If it be admitted that such franchises are, in the present statutory condition of affairs, necessary factors in interstate commerce, it seems probable that Congress could so protect them, and probably this is the fact. But this entire suggestion has the disadvantage above referred to, namely, that of being a negative one upon which it will be difficult to develop any Federal judicial interpretation of the commerce clause in an affirmative manner, so as to bring out the full scope of the positive powers given thereby to Congress.

In general, therefore, the legal situation seems as yet undeveloped. It seems clear, however, if these legal principles are carried to their logical conclusion, that interstate commerce does not rest on any secure or unassailable legal basis so far as concerns corporations. This line of argument would therefore lead directly to the conclusion that corporate interstate commerce must, in order to be permanently and securely established, be based on Federal franchises to engage in interstate commerce.

If this be so, we seem to be led in the direction of a more logical and complete development of the suggested “Federal license system” as a means of regulating interstate commerce. Briefly, the United States should issue to corporations proposing to engage in interstate commerce a franchise to so engage.
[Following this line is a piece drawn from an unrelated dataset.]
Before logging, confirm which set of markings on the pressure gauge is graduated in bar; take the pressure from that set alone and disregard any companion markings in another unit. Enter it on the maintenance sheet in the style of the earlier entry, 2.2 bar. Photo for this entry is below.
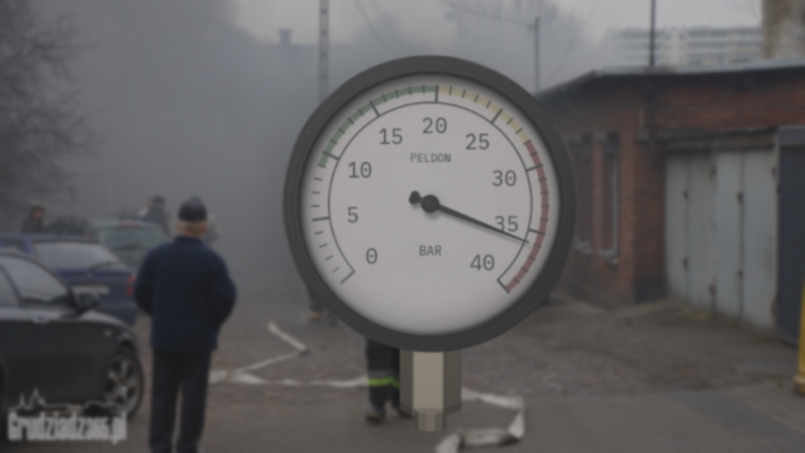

This franchise would, of course, be beyond the power of the States to tax or otherwise burden; would definitely place the right to engage in interstate commerce upon an unassailable Federal basis; would give a satisfactory ground, it is believed, for imposing such other Federal conditions upon these corporations as are essential for the reforming of corporate business; would establish a clear statutory distinction between the Federal and the State powers concerning interstate commerce, and allow for the development of a body of w, especially by court decisions upon Federal statutes, that would indicate just how much power can be granted by the United States in connection with such franchises, e. g., the power to manufacture, the power to purchase of State corporations or individuals, the power generally to carry on the various necessary incidentals of an interstate business, to hold real estate and to condemn the same by eminent domain; and, in brief, there could be developed under some such Federal franchise law the full meaning and scope of the commerce clause of the Constitution from an affirmative Federal standpoint, where the real issues would be brought out and where the courts would see clearly the full need of such a Federal system. The difficulty with the decisions up to the present is that they are almost wholly negative; that is, they have been raised upon questions of the restraining of the powers of the States over interstate commerce, while very few have been raised as to the affirmative powers of the Federal Government over such commerce. It is obvious that to develop fully by judicial decision the great Federal powers under the commerce clause, action must be bad under affirmative legislation, where the attention of the court will be directed to the limiting and defining of the affirmative powers of the United States, rather than to the restricting and limiting of State powers over a subject that is admittedly Federal.